## Document extract

########

According to his standard, I also have had to concede that monetary policy was also tight from Q1 2008 to Q2 2010. In addition, you could also make the argument that the recession was much more severe than it otherwise would have been due to a very sharp decline in expected nominal GDP growth over the next year in Q3 2008 through Q1 2009.
26. July 2010 at 14:13
Morgan, you asked: Wait, why are housing prices so sticky?
Well, it depends on which housing prices. Not everywhere in the US had housing bubbles. Those places which did not have bubbles, where supply was permitted to respond to demand (such as Texas), do not have much reason to have falling house prices. Macro analysis only gets you so far, you are also talking about a variety of markets, many of which had regulatory interventions which restricted supply.
26. July 2010 at 17:19
@Lorenzo, I was speaking tongue in cheek. I live in Texas, home prices are still falling, they just aren’t falling like FL, AZ, CA, etc.
The point is housing prices are ACTUALLY stickier than they should be right now because there is a huge chunk of inventory that is non-performing and being held off market – people aren’t being thrown out of their foreclosed homes, and bank reclaimed properties aren’t being thrown on the market at auction (as they should be) because insolvent banks are not being forced into insolvency.
Mark to market would solve all of this.
26. July 2010 at 17:35
Dear Prof.
1) Kindly explain how we had easy credit but non-easy money.
2) I agree with your general view that during a slump (or reallocation) the right metaphor is like a bicycle going uphill. Fed is the cyclist pedaling vigorously. But if the effort is not about a certain threshold (NGDP) the bicycle will roll backward. You argue that the effort was below the threshold. I agree with this.

########

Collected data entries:

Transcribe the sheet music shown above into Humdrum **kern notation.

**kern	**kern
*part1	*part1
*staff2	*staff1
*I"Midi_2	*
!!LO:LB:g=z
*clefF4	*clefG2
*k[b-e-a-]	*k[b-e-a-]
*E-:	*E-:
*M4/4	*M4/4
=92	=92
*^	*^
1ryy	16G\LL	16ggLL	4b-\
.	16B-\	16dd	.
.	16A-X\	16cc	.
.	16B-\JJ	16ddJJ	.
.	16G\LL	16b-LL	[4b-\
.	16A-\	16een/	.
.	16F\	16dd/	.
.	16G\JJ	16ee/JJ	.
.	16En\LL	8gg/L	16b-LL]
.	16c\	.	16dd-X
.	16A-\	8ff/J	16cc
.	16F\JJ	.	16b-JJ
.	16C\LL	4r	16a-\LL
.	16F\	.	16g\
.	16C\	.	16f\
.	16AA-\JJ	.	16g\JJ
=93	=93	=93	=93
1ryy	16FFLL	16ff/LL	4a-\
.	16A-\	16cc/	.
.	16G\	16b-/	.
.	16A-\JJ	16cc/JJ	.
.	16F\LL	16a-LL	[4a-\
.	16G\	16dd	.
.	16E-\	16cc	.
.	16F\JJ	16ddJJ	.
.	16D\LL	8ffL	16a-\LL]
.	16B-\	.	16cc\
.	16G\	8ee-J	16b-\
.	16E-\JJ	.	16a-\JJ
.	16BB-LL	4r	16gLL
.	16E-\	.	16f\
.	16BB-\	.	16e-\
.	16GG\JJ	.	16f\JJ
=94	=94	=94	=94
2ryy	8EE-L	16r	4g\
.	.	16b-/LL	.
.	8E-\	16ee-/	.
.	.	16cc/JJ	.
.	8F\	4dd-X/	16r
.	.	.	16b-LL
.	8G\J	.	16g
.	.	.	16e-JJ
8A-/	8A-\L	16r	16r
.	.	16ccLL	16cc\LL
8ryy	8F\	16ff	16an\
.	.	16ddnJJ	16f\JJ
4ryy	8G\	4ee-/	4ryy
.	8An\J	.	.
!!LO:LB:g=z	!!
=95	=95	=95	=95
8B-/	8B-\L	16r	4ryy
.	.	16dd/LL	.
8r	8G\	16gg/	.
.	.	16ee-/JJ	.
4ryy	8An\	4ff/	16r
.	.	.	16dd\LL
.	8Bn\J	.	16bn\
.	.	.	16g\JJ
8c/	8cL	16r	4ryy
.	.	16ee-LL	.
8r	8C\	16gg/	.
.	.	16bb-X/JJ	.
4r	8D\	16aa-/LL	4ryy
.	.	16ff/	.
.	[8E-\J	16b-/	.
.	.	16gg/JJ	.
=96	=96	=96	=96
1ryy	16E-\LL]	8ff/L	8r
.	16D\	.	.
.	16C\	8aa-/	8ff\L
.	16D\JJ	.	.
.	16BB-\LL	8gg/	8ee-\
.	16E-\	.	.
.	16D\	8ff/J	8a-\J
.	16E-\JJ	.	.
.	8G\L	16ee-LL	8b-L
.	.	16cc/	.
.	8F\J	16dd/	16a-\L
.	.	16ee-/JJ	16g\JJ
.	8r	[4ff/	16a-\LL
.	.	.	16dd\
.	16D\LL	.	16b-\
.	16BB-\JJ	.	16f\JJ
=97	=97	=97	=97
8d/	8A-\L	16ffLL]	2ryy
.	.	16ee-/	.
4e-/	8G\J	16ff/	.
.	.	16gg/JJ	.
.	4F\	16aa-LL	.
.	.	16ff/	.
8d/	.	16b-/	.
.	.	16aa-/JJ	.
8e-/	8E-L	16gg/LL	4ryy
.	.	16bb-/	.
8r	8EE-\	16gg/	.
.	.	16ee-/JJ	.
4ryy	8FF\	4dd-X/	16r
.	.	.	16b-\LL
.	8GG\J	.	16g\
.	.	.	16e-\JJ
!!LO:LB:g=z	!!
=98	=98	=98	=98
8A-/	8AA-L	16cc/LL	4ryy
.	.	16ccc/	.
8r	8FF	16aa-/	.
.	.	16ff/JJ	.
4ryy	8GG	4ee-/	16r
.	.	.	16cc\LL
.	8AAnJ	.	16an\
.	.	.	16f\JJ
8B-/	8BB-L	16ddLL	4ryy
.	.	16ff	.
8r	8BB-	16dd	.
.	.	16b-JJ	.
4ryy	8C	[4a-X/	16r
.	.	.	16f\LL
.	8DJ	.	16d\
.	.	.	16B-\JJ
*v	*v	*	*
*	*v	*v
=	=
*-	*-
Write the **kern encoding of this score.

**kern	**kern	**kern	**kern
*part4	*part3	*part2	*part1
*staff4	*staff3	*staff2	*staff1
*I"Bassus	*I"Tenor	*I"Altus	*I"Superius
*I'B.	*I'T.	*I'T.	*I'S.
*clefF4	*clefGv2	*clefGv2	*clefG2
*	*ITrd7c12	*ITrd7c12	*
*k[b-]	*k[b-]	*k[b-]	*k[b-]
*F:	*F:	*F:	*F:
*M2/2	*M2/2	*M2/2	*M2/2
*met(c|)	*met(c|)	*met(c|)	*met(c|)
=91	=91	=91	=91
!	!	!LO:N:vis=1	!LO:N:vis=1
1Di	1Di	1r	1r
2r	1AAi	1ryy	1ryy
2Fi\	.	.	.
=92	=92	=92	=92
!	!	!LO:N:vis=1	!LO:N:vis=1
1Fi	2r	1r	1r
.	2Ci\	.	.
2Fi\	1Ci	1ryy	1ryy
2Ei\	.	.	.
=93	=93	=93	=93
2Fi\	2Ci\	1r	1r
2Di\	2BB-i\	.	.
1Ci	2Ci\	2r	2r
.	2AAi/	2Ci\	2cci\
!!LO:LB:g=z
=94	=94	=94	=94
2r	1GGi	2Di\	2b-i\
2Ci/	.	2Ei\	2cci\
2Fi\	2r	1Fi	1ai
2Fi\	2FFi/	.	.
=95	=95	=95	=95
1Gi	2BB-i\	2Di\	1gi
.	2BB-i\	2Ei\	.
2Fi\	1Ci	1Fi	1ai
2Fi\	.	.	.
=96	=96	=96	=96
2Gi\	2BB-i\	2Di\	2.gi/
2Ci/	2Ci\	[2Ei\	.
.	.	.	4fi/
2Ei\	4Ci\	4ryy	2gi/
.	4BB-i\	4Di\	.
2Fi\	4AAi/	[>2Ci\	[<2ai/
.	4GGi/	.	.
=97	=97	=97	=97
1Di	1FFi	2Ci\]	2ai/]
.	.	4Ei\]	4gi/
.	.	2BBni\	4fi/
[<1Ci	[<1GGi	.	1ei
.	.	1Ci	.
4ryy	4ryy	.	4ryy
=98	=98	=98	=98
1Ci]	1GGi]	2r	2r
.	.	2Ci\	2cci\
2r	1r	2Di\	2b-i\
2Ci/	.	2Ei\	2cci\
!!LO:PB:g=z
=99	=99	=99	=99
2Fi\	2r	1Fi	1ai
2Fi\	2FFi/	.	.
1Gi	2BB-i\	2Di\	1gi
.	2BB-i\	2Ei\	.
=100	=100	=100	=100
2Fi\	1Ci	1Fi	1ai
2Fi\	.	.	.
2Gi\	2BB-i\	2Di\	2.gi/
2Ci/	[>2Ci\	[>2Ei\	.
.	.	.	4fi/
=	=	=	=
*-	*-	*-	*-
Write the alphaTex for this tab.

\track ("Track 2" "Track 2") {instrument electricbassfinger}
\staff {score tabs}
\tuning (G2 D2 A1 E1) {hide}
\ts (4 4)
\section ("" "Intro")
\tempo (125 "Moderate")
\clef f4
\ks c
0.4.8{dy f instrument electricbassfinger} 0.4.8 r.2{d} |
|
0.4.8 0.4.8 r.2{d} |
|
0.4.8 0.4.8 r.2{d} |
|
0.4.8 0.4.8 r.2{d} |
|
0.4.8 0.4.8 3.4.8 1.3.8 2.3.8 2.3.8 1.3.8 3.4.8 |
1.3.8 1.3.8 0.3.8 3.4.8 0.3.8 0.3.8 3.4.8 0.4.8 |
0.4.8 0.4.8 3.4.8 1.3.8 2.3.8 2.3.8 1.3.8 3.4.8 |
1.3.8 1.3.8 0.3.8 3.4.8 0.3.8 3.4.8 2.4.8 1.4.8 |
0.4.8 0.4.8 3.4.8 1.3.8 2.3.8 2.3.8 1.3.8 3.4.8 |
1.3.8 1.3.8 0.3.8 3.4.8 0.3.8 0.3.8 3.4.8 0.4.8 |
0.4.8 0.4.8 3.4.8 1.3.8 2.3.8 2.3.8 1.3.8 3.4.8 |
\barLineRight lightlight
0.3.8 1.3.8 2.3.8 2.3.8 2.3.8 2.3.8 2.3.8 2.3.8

########

## Written instruction A
According to the comment thread on monetary policy and housing prices, why are housing prices currently stickier than they should be? Answer in one to three sentences.
## Written instruction B
In the comment thread on monetary policy and housing prices, which state does the commenter replying to Lorenzo live in?
## Written instruction C
How might the comment thread on monetary policy and housing prices go on? Take it further from its last sentence.

## Written response A
A large amount of non-performing inventory is being held off the market. People aren't being removed from their foreclosed homes, and bank-reclaimed properties aren't being auctioned, because insolvent banks are not being forced into insolvency.

## Written response B
Texas.

## Written response C
3) While I understand the simplification, I am not convinced with housing vs tech. The reallocation should search for better (more investment worthy) assets. I don’t think housing was “better” asset. It was chosen (I think it was deliberately chosen) as it was the only one that could absorb large volume of investments. I believe, had we not interfered, markets would have discovered alternate energy or some other investment-starved sector.
4) Housing is wrong choice. It is a dual-good. It sometimes works as consumption good other times it is investment good. Possibly housing as a consumption good may have been a cushion. But as investment good, it was only other bubble. Subprime is not a shock but a logical conclusion of an investment good being pumped with excess investment.
5) I think there is a threshold level for money ( I use term loosely) in the economy. If total money in the system goes higher than this the system (if we let it be) creates deflation to destroy this excess. This deflation happens at the hands of those who have money invested. It happens in the rich balance sheets. The problem is it often overshoots the ideal level hence we want to control the process. In our zeal to control the process, we shift the deflation hotspot to public balance sheet or citizens balance sheets. This creates a problem of affordability. The few rich balance sheets could have afforded to deflate to a large degree but many poor balance sheets cannot deflate even to hundredth of a degree. Further, the rich balance-sheets willingly took the risk of investment while poor balance sheets were stuffed. This is the socialization of losses we talk about.
I am sorry I have digressed a lot here.
Rahul
26. July 2010 at 17:53
Rahul,
You might find an answer to the first question here with Beckworth. His conclusion after discussing the difference between base money (B) and the money multiplier (m) (B*m=M in MV=PY):
“By the way, given the identity M=Bm we can see that technically the Fed has not increased the money supply a lot, it has only increased the monetary base a lot. In fact, if one looks at MZM or M3 they are actually down for the year.”
26. July 2010 at 18:05
“So a reallocation from business investment into housing was entirely appropriate in the early 2000s if we were to avoid a depression. ”
Or a reallocation into brick and mortar stores (image a PPF with internet business and physical business…)
Or a reallocation into overseas businesses
Or a reallocation into digging trenches and filling them up again??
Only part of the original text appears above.